Exercise → Extract the full set of records that follows, word for word.
───── Listed entries ─────
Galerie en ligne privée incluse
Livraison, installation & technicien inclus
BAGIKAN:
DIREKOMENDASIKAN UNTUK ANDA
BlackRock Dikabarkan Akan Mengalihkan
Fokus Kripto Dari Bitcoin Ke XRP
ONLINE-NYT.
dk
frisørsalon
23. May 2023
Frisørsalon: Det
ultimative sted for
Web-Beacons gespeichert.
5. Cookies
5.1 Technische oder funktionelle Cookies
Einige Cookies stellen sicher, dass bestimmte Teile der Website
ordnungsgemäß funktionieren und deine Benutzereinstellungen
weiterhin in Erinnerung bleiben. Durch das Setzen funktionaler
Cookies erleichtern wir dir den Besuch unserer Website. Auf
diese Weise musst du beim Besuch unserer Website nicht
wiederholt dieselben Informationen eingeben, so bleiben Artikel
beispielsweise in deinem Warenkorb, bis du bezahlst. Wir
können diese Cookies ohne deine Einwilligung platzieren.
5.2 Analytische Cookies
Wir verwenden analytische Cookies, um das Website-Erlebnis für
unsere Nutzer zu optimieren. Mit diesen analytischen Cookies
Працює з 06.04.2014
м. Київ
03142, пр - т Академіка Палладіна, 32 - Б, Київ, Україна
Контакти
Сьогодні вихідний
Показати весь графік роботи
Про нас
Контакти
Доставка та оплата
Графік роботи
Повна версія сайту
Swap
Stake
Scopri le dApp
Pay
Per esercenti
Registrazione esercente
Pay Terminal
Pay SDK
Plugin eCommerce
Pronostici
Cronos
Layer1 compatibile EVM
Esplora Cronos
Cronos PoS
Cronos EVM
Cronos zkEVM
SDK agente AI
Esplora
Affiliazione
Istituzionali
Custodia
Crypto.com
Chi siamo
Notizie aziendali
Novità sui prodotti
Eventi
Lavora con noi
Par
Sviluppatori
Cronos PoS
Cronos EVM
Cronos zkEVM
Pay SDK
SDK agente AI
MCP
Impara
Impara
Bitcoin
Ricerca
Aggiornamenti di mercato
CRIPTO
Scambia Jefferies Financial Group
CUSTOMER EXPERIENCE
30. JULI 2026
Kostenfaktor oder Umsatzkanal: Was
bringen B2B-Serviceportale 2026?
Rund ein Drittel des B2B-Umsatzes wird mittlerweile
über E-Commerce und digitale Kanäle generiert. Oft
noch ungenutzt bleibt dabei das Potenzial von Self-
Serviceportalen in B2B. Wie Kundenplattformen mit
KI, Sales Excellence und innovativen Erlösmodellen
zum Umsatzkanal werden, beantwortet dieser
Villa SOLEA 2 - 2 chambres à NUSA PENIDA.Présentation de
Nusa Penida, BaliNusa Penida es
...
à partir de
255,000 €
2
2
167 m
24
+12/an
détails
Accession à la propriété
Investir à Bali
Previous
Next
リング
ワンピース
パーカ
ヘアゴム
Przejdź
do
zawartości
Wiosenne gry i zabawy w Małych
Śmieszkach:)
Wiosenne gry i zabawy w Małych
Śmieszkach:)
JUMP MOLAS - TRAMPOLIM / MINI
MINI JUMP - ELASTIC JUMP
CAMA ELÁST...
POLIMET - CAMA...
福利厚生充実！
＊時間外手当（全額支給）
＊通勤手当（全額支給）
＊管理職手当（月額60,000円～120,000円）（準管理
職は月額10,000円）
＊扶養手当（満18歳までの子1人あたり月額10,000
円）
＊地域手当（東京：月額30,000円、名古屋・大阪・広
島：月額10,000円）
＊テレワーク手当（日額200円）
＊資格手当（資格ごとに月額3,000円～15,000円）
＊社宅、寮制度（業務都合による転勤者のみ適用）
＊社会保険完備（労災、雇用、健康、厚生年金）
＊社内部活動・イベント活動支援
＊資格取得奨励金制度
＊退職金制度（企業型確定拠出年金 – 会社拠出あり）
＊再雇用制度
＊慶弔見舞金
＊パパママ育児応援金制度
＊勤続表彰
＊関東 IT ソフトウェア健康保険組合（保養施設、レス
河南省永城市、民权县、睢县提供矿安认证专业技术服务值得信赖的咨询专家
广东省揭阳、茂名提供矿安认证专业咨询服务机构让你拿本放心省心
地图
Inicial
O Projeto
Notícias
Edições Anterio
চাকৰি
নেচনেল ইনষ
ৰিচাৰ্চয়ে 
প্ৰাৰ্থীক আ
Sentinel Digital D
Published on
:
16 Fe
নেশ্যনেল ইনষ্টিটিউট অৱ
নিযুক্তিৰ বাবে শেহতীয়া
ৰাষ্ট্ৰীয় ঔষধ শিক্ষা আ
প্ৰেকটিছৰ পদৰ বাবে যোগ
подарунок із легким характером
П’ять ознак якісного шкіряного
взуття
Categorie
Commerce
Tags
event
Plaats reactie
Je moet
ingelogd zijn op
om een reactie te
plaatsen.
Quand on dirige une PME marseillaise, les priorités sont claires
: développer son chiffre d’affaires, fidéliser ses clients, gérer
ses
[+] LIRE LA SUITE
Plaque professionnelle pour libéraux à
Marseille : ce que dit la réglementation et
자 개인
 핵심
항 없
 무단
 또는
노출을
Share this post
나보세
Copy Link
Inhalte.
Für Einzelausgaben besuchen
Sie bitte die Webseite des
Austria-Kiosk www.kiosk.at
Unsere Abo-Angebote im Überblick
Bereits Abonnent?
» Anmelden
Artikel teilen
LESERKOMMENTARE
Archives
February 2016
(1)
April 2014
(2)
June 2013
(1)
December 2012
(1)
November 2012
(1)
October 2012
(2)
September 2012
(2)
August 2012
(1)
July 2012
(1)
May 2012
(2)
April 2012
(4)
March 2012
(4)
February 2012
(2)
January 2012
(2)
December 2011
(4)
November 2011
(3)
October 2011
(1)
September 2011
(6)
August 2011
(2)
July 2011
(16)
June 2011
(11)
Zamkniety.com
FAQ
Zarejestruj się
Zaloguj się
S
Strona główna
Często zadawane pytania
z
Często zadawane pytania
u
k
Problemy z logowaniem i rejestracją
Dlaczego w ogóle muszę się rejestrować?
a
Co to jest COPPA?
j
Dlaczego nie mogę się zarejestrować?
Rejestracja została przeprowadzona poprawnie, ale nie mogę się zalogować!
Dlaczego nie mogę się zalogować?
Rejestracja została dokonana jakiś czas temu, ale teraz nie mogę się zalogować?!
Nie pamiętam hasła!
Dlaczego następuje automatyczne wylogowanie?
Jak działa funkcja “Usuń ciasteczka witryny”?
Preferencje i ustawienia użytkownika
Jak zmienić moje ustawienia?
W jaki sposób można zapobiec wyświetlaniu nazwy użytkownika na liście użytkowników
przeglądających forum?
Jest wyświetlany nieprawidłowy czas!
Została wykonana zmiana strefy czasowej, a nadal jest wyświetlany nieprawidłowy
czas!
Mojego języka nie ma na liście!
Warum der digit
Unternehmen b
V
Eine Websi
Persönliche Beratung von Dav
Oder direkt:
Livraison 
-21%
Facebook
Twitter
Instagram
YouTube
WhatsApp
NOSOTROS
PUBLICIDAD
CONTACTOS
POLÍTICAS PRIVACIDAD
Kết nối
─────
Exercise output →
Galerie en ligne privée incluse
Livraison, installation & technicien inclus
BAGIKAN:
DIREKOMENDASIKAN UNTUK ANDA
BlackRock Dikabarkan Akan Mengalihkan
Fokus Kripto Dari Bitcoin Ke XRP
ONLINE-NYT.
dk
frisørsalon
23. May 2023
Frisørsalon: Det
ultimative sted for
Web-Beacons gespeichert.
5. Cookies
5.1 Technische oder funktionelle Cookies
Einige Cookies stellen sicher, dass bestimmte Teile der Website
ordnungsgemäß funktionieren und deine Benutzereinstellungen
weiterhin in Erinnerung bleiben. Durch das Setzen funktionaler
Cookies erleichtern wir dir den Besuch unserer Website. Auf
diese Weise musst du beim Besuch unserer Website nicht
wiederholt dieselben Informationen eingeben, so bleiben Artikel
beispielsweise in deinem Warenkorb, bis du bezahlst. Wir
können diese Cookies ohne deine Einwilligung platzieren.
5.2 Analytische Cookies
Wir verwenden analytische Cookies, um das Website-Erlebnis für
unsere Nutzer zu optimieren. Mit diesen analytischen Cookies
Працює з 06.04.2014
м. Київ
03142, пр - т Академіка Палладіна, 32 - Б, Київ, Україна
Контакти
Сьогодні вихідний
Показати весь графік роботи
Про нас
Контакти
Доставка та оплата
Графік роботи
Повна версія сайту
Swap
Stake
Scopri le dApp
Pay
Per esercenti
Registrazione esercente
Pay Terminal
Pay SDK
Plugin eCommerce
Pronostici
Cronos
Layer1 compatibile EVM
Esplora Cronos
Cronos PoS
Cronos EVM
Cronos zkEVM
SDK agente AI
Esplora
Affiliazione
Istituzionali
Custodia
Crypto.com
Chi siamo
Notizie aziendali
Novità sui prodotti
Eventi
Lavora con noi
Par
Sviluppatori
Cronos PoS
Cronos EVM
Cronos zkEVM
Pay SDK
SDK agente AI
MCP
Impara
Impara
Bitcoin
Ricerca
Aggiornamenti di mercato
CRIPTO
Scambia Jefferies Financial Group
CUSTOMER EXPERIENCE
30. JULI 2026
Kostenfaktor oder Umsatzkanal: Was
bringen B2B-Serviceportale 2026?
Rund ein Drittel des B2B-Umsatzes wird mittlerweile
über E-Commerce und digitale Kanäle generiert. Oft
noch ungenutzt bleibt dabei das Potenzial von Self-
Serviceportalen in B2B. Wie Kundenplattformen mit
KI, Sales Excellence und innovativen Erlösmodellen
zum Umsatzkanal werden, beantwortet dieser
Villa SOLEA 2 - 2 chambres à NUSA PENIDA.Présentation de
Nusa Penida, BaliNusa Penida es
...
à partir de
255,000 €
2
2
167 m
24
+12/an
détails
Accession à la propriété
Investir à Bali
Previous
Next
リング
ワンピース
パーカ
ヘアゴム
Przejdź
do
zawartości
Wiosenne gry i zabawy w Małych
Śmieszkach:)
Wiosenne gry i zabawy w Małych
Śmieszkach:)
JUMP MOLAS - TRAMPOLIM / MINI
MINI JUMP - ELASTIC JUMP
CAMA ELÁST...
POLIMET - CAMA...
福利厚生充実！
＊時間外手当（全額支給）
＊通勤手当（全額支給）
＊管理職手当（月額60,000円～120,000円）（準管理
職は月額10,000円）
＊扶養手当（満18歳までの子1人あたり月額10,000
円）
＊地域手当（東京：月額30,000円、名古屋・大阪・広
島：月額10,000円）
＊テレワーク手当（日額200円）
＊資格手当（資格ごとに月額3,000円～15,000円）
＊社宅、寮制度（業務都合による転勤者のみ適用）
＊社会保険完備（労災、雇用、健康、厚生年金）
＊社内部活動・イベント活動支援
＊資格取得奨励金制度
＊退職金制度（企業型確定拠出年金 – 会社拠出あり）
＊再雇用制度
＊慶弔見舞金
＊パパママ育児応援金制度
＊勤続表彰
＊関東 IT ソフトウェア健康保険組合（保養施設、レス
河南省永城市、民权县、睢县提供矿安认证专业技术服务值得信赖的咨询专家
广东省揭阳、茂名提供矿安认证专业咨询服务机构让你拿本放心省心
地图
Inicial
O Projeto
Notícias
Edições Anterio
চাকৰি
নেচনেল ইনষ
ৰিচাৰ্চয়ে 
প্ৰাৰ্থীক আ
Sentinel Digital D
Published on
:
16 Fe
নেশ্যনেল ইনষ্টিটিউট অৱ
নিযুক্তিৰ বাবে শেহতীয়া
ৰাষ্ট্ৰীয় ঔষধ শিক্ষা আ
প্ৰেকটিছৰ পদৰ বাবে যোগ
подарунок із легким характером
П’ять ознак якісного шкіряного
взуття
Categorie
Commerce
Tags
event
Plaats reactie
Je moet
ingelogd zijn op
om een reactie te
plaatsen.
Quand on dirige une PME marseillaise, les priorités sont claires
: développer son chiffre d’affaires, fidéliser ses clients, gérer
ses
[+] LIRE LA SUITE
Plaque professionnelle pour libéraux à
Marseille : ce que dit la réglementation et
자 개인
 핵심
항 없
 무단
 또는
노출을
Share this post
나보세
Copy Link
Inhalte.
Für Einzelausgaben besuchen
Sie bitte die Webseite des
Austria-Kiosk www.kiosk.at
Unsere Abo-Angebote im Überblick
Bereits Abonnent?
» Anmelden
Artikel teilen
LESERKOMMENTARE
Archives
February 2016
(1)
April 2014
(2)
June 2013
(1)
December 2012
(1)
November 2012
(1)
October 2012
(2)
September 2012
(2)
August 2012
(1)
July 2012
(1)
May 2012
(2)
April 2012
(4)
March 2012
(4)
February 2012
(2)
January 2012
(2)
December 2011
(4)
November 2011
(3)
October 2011
(1)
September 2011
(6)
August 2011
(2)
July 2011
(16)
June 2011
(11)
Zamkniety.com
FAQ
Zarejestruj się
Zaloguj się
S
Strona główna
Często zadawane pytania
z
Często zadawane pytania
u
k
Problemy z logowaniem i rejestracją
Dlaczego w ogóle muszę się rejestrować?
a
Co to jest COPPA?
j
Dlaczego nie mogę się zarejestrować?
Rejestracja została przeprowadzona poprawnie, ale nie mogę się zalogować!
Dlaczego nie mogę się zalogować?
Rejestracja została dokonana jakiś czas temu, ale teraz nie mogę się zalogować?!
Nie pamiętam hasła!
Dlaczego następuje automatyczne wylogowanie?
Jak działa funkcja “Usuń ciasteczka witryny”?
Preferencje i ustawienia użytkownika
Jak zmienić moje ustawienia?
W jaki sposób można zapobiec wyświetlaniu nazwy użytkownika na liście użytkowników
przeglądających forum?
Jest wyświetlany nieprawidłowy czas!
Została wykonana zmiana strefy czasowej, a nadal jest wyświetlany nieprawidłowy
czas!
Mojego języka nie ma na liście!
Warum der digit
Unternehmen b
V
Eine Websi
Persönliche Beratung von Dav
Oder direkt:
Livraison 
-21%
Facebook
Twitter
Instagram
YouTube
WhatsApp
NOSOTROS
PUBLICIDAD
CONTACTOS
POLÍTICAS PRIVACIDAD
Kết nối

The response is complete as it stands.